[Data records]
◆ ◆ ◆ ◆ ◆ ◆ ◆

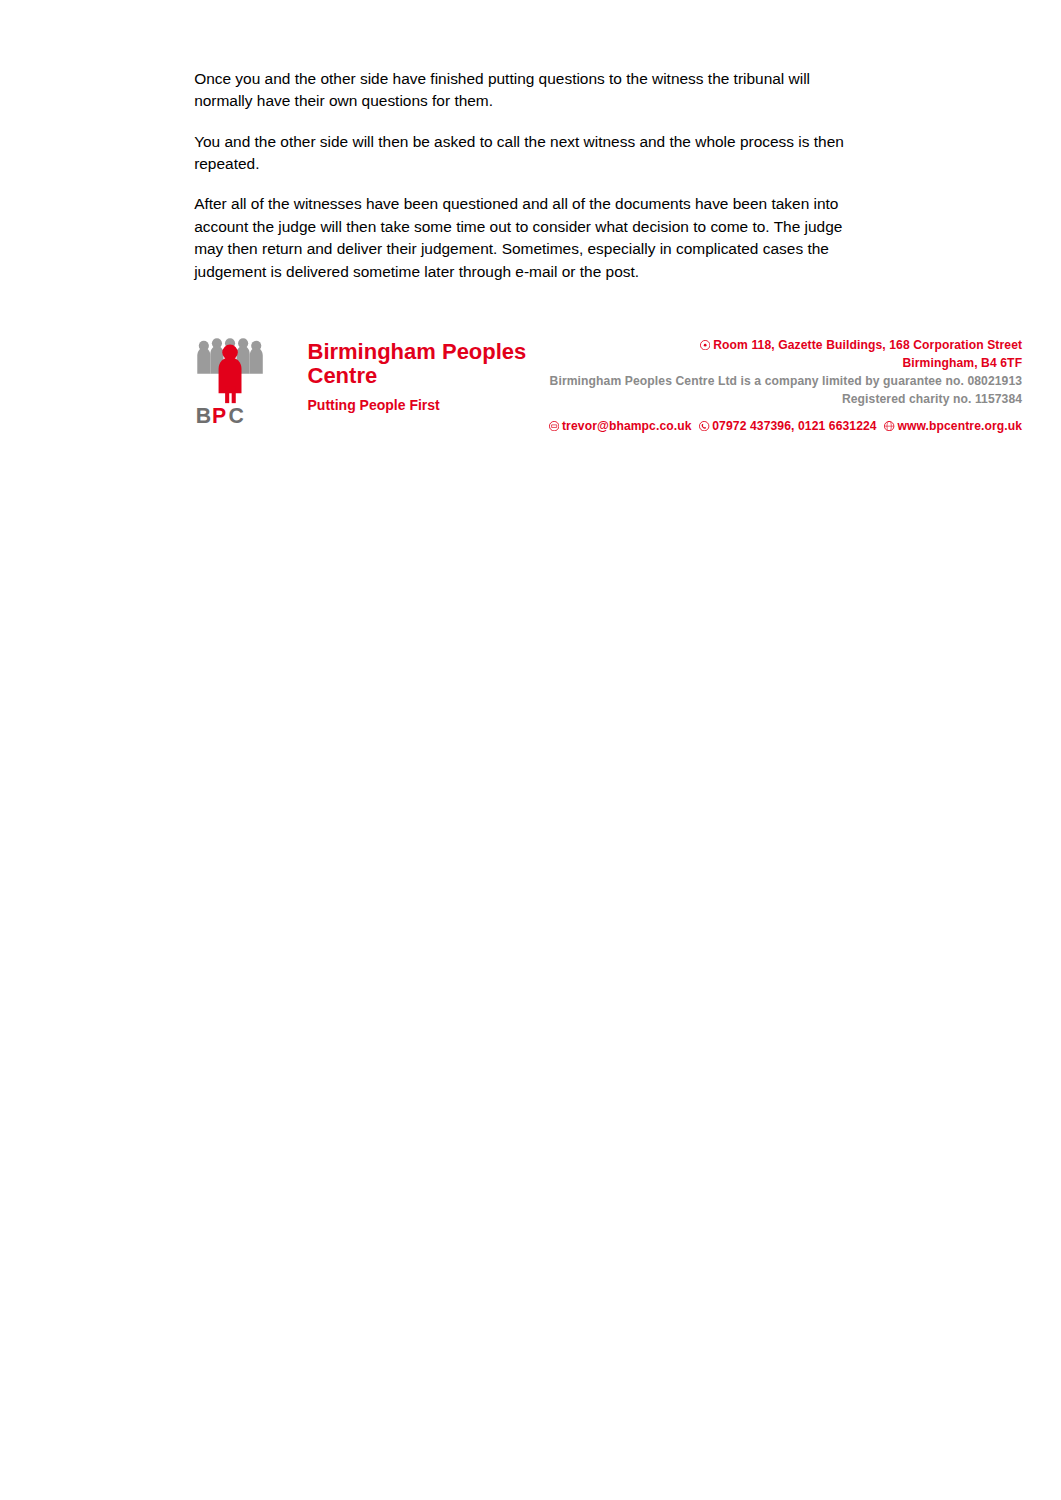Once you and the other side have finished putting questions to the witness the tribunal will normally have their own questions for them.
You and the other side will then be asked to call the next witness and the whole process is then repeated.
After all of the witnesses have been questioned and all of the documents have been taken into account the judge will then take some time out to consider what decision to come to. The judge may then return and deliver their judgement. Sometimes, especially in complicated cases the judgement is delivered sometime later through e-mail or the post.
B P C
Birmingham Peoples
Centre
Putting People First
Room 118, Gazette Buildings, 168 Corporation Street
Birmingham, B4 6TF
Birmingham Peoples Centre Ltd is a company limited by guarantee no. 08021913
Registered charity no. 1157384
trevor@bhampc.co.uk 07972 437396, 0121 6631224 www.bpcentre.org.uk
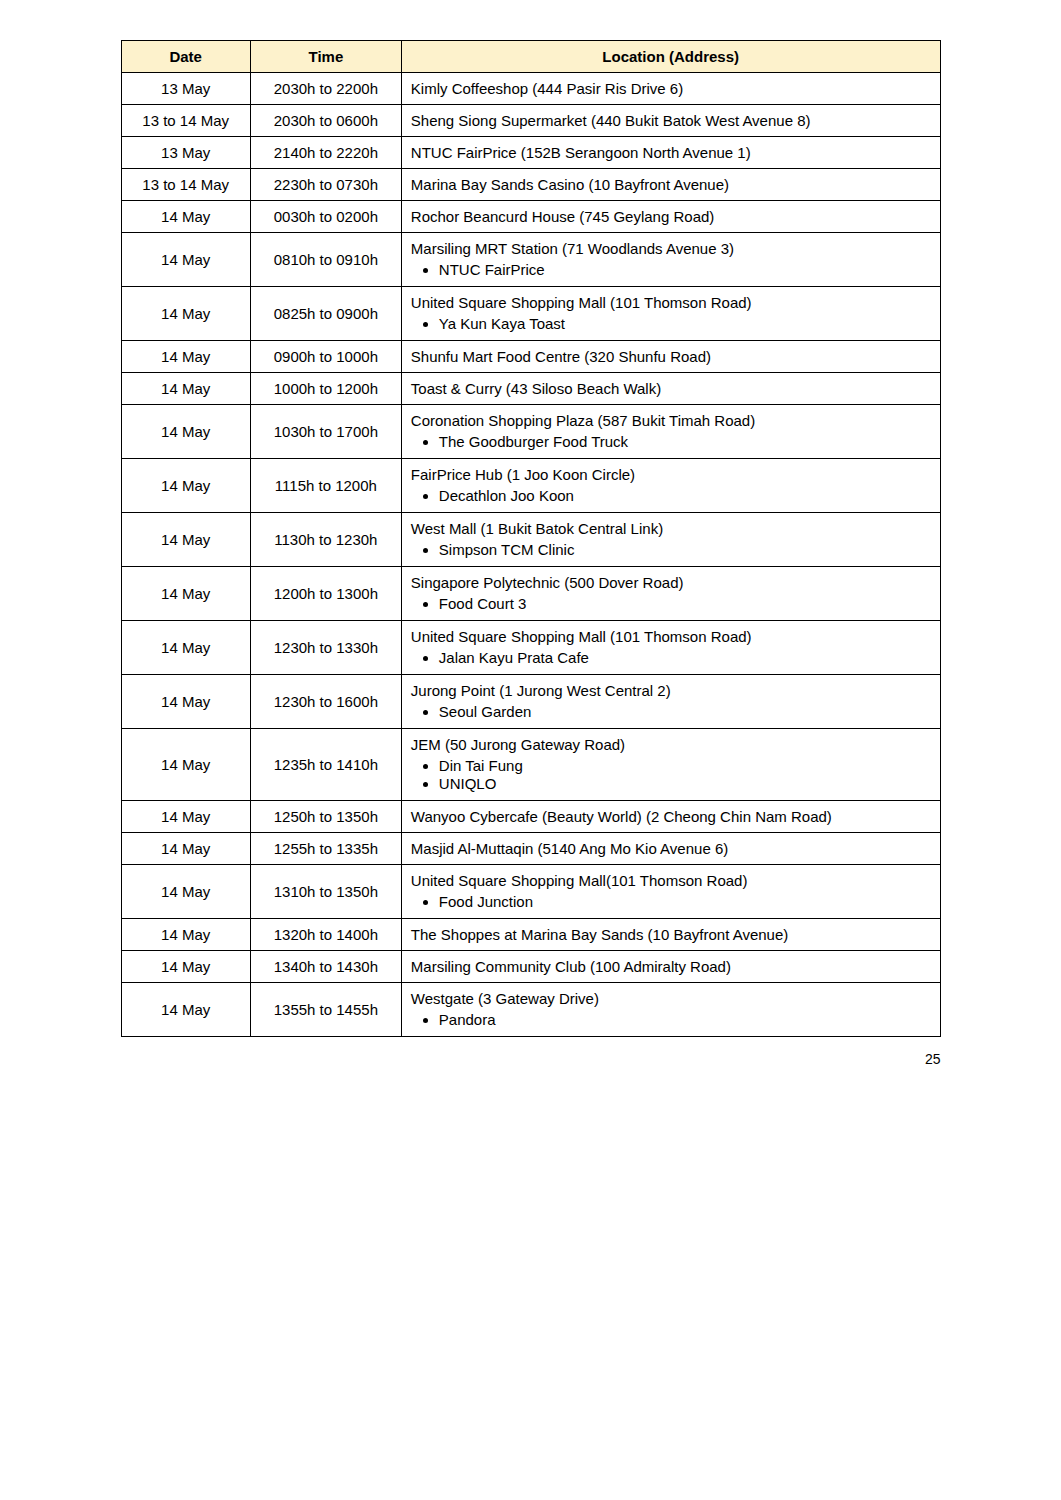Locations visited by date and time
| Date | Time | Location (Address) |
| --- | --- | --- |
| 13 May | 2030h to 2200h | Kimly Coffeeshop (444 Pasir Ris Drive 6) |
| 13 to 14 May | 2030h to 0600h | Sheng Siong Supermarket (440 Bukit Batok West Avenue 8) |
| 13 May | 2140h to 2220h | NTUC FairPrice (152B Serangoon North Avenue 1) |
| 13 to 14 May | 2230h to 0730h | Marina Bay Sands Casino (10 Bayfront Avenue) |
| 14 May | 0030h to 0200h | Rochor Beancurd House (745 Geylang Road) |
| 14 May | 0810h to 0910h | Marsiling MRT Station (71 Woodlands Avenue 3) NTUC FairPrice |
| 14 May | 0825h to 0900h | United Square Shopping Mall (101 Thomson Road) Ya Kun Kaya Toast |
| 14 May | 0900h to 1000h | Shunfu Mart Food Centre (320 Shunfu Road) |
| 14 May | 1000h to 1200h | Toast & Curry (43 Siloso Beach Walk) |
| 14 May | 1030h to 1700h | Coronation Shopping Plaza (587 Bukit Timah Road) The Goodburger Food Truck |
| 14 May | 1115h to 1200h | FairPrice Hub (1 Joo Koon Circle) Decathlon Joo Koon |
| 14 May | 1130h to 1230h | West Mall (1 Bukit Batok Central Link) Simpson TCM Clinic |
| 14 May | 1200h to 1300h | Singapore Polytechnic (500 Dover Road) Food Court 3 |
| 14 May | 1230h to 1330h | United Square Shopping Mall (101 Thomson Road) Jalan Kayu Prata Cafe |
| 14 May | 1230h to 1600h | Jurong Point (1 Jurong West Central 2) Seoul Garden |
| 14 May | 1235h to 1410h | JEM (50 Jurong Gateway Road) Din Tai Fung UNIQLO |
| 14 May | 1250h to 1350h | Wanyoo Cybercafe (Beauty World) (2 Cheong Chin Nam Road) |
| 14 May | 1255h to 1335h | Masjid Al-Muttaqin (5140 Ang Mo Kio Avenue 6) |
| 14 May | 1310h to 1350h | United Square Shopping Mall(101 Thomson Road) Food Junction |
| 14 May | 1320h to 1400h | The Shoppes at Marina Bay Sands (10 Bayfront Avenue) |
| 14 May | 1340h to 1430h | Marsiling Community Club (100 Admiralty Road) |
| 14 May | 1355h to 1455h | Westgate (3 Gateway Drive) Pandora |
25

◆ ◆ ◆ ◆ ◆ ◆ ◆

[Instructions to follow] Include the first line of the records, the line containing "Putting People First", and every line between them, repeated exactly. Skip the pictures.

[Reply]
Once you and the other side have finished putting questions to the witness the tribunal will normally have their own questions for them.
You and the other side will then be asked to call the next witness and the whole process is then repeated.
After all of the witnesses have been questioned and all of the documents have been taken into account the judge will then take some time out to consider what decision to come to. The judge may then return and deliver their judgement. Sometimes, especially in complicated cases the judgement is delivered sometime later through e-mail or the post.
B P C
Birmingham Peoples
Centre
Putting People First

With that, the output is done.